Wednesday, 30 June 2021

Thunder and lightening - Anger and Bargining

 


I have a lot to say about anger, we all get angry but we forget to rationalise in the moment. We feel betrayed and want to hurt the other person. I’ve experienced these before and honestly anger can go two ways, one is pettiness (temporary feeling) and the other is being able to contain the emotion.

My relationship with anger has been a track record. Why do I say that you ask? Well because I’ve been hurt and felt like a fool before, when there’s always been a red flag or a sign.

When it came to friendship there were signs that pointed out this person had pretty much overstayed their welcome in this friendship. I refused to listen I was so stubborn that I forced the friendship. Being angry is completely normal, but blaming yourself for someone’s actions is not it.

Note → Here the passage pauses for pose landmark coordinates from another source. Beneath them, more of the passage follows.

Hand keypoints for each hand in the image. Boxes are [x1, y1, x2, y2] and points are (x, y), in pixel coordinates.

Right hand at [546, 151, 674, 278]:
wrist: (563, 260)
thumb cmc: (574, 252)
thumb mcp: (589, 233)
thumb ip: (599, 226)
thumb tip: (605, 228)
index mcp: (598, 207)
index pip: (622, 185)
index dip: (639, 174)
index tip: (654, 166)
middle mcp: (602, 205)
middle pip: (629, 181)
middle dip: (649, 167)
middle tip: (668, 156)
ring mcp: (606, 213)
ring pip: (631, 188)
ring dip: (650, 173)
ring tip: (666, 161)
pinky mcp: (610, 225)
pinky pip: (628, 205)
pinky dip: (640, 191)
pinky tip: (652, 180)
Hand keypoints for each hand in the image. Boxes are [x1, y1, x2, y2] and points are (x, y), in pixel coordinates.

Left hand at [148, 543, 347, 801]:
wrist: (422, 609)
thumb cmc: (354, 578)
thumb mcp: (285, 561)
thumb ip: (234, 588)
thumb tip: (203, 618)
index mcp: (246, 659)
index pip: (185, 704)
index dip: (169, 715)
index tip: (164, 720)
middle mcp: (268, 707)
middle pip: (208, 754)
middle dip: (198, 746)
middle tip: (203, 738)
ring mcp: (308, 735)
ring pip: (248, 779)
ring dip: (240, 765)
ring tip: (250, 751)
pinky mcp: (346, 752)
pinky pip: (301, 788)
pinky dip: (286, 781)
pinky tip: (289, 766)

Even in my relationships, one of my exes for example I loved him so much, but love should not be the only reason to stay. When the relationship ended I blamed his friends, a small part of me still does. I know it’s not their fault however my ex had a habit of blaming other people, even when he decided on the choices he made himself and then take it out on me. It led to me despising his friends. One of the main reasons was being kind to them and then finding out they all knew the truth and couldn’t look me in the eyes, or before that one of them being unfriendly. That’s when everything I felt then it all exploded. A part of me wanted to scream at everyone but then again why blame a third party when the person you loved chose to hurt you.That’s when you start to shake it off and pick yourself up, the road to recovery and healing wasn’t easy, sometimes it still isn’t. 

Bargaining in a friendship or a relationship - even if it’s something you may or may not have done you beg the person telling them you’ll promise you’ll change. It’s a temporary promise or it can either be genuine. When you lose a friend you expect to go back to the way it used to be but that won’t last, you’re ignoring the underlying truth. Some friendships are there for you to learn from and to grow.

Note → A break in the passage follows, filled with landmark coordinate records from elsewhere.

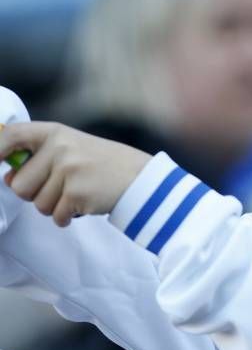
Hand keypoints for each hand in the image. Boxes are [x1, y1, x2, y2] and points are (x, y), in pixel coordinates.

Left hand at [0, 122, 150, 225]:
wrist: (140, 177)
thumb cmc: (102, 163)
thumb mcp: (71, 147)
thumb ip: (39, 157)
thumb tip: (7, 177)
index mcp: (54, 132)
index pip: (11, 137)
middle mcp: (59, 148)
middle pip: (18, 185)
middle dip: (35, 194)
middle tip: (61, 187)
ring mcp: (68, 170)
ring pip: (38, 204)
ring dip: (55, 206)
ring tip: (78, 192)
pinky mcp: (77, 193)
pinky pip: (56, 216)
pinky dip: (68, 216)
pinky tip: (85, 203)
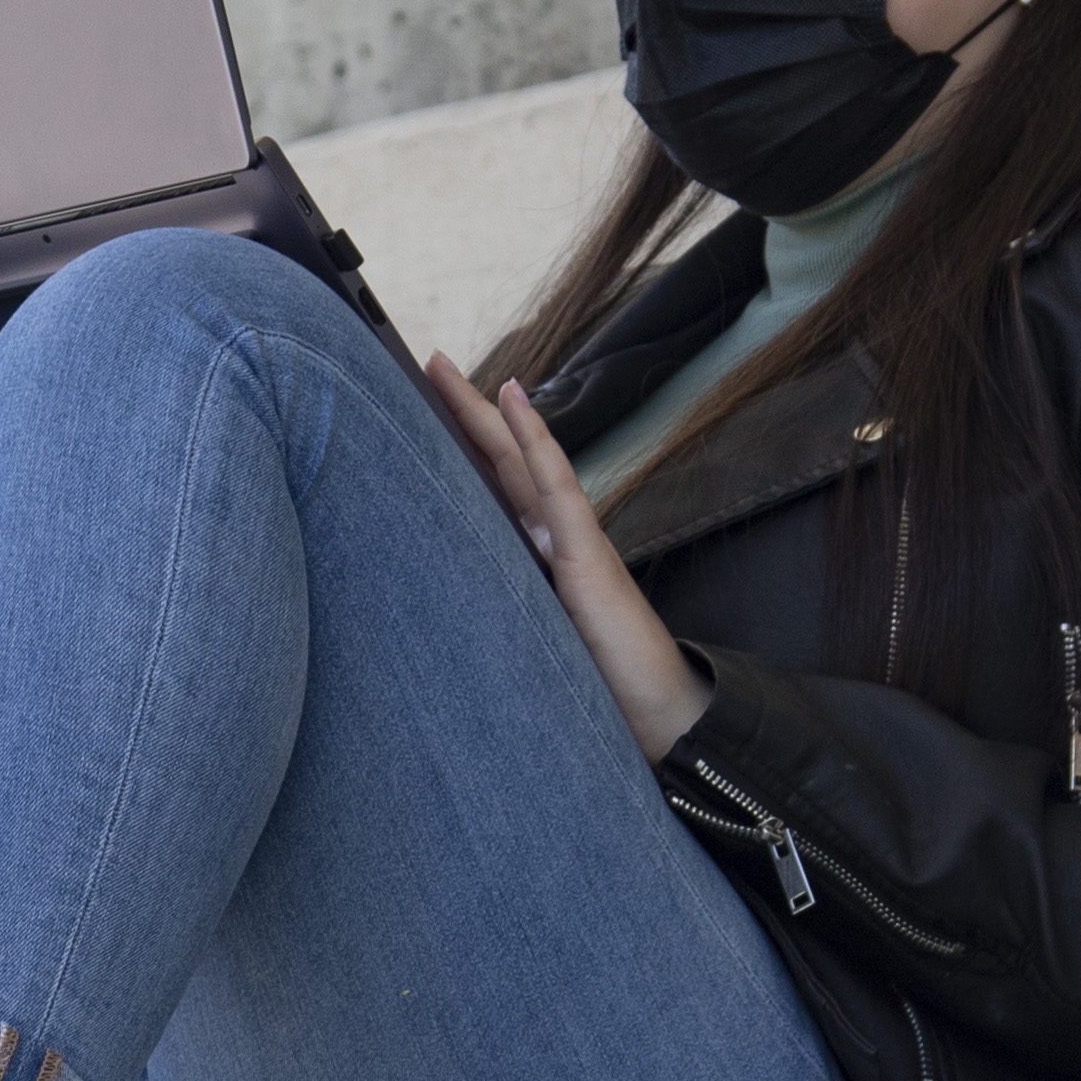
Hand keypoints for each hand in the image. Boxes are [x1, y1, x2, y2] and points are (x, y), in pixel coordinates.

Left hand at [420, 348, 713, 764]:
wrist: (656, 719)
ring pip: (521, 460)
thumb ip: (499, 619)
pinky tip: (513, 398)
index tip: (425, 410)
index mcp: (539, 562)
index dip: (464, 450)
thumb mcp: (529, 650)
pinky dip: (534, 439)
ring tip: (445, 367)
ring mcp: (574, 544)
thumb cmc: (596, 692)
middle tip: (427, 360)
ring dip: (483, 411)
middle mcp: (555, 541)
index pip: (495, 493)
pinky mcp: (588, 558)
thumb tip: (438, 623)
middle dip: (463, 413)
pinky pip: (556, 486)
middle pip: (501, 462)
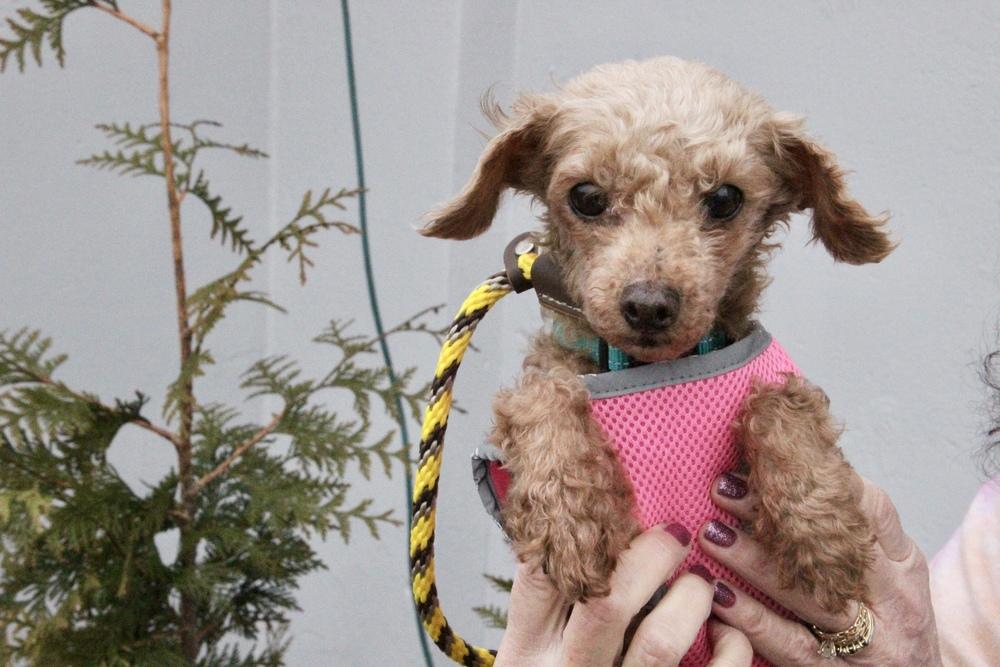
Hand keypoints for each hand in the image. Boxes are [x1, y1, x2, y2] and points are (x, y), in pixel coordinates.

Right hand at [495, 523, 752, 666]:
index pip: (541, 577)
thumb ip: (558, 603)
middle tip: (675, 536)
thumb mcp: (540, 652)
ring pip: (660, 641)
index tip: (617, 512)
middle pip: (606, 602)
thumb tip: (597, 523)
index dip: (581, 536)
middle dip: (650, 556)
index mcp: (526, 653)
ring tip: (701, 583)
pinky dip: (732, 649)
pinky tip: (728, 634)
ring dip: (691, 598)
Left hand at [701, 470, 941, 665]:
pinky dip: (752, 620)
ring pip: (809, 597)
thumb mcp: (885, 571)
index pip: (873, 510)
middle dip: (775, 515)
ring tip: (712, 534)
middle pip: (833, 549)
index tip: (773, 457)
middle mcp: (893, 603)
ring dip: (754, 562)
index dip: (822, 480)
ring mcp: (869, 644)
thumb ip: (846, 529)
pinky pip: (790, 646)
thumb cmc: (887, 622)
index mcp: (903, 566)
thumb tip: (781, 473)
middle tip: (724, 488)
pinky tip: (718, 597)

Also when you’re at this stage of bargaining, the person will love bomb you. Love bombing is when the person manipulates and influences your decision, they will tell you how much they love you. You’re the love of their life. It goes on until you change your mind. A manipulation tactic, that instantly makes you forget the individuals actions.

So remember this please do not get confused with compromise and bargaining 2 very different things. Compromise is healthy and finding a balance, bargaining is begging to do all the things a person had promised to do for a long time ago. Bargaining is temporary and doesn’t last long.

Being angry is healthy but staying in that feeling isn’t. It’s accepting the situation knowing that you couldn’t change it but forgiving the people. Forgiveness is difficult but it sets your mind free from feeling all this hate and negative processing.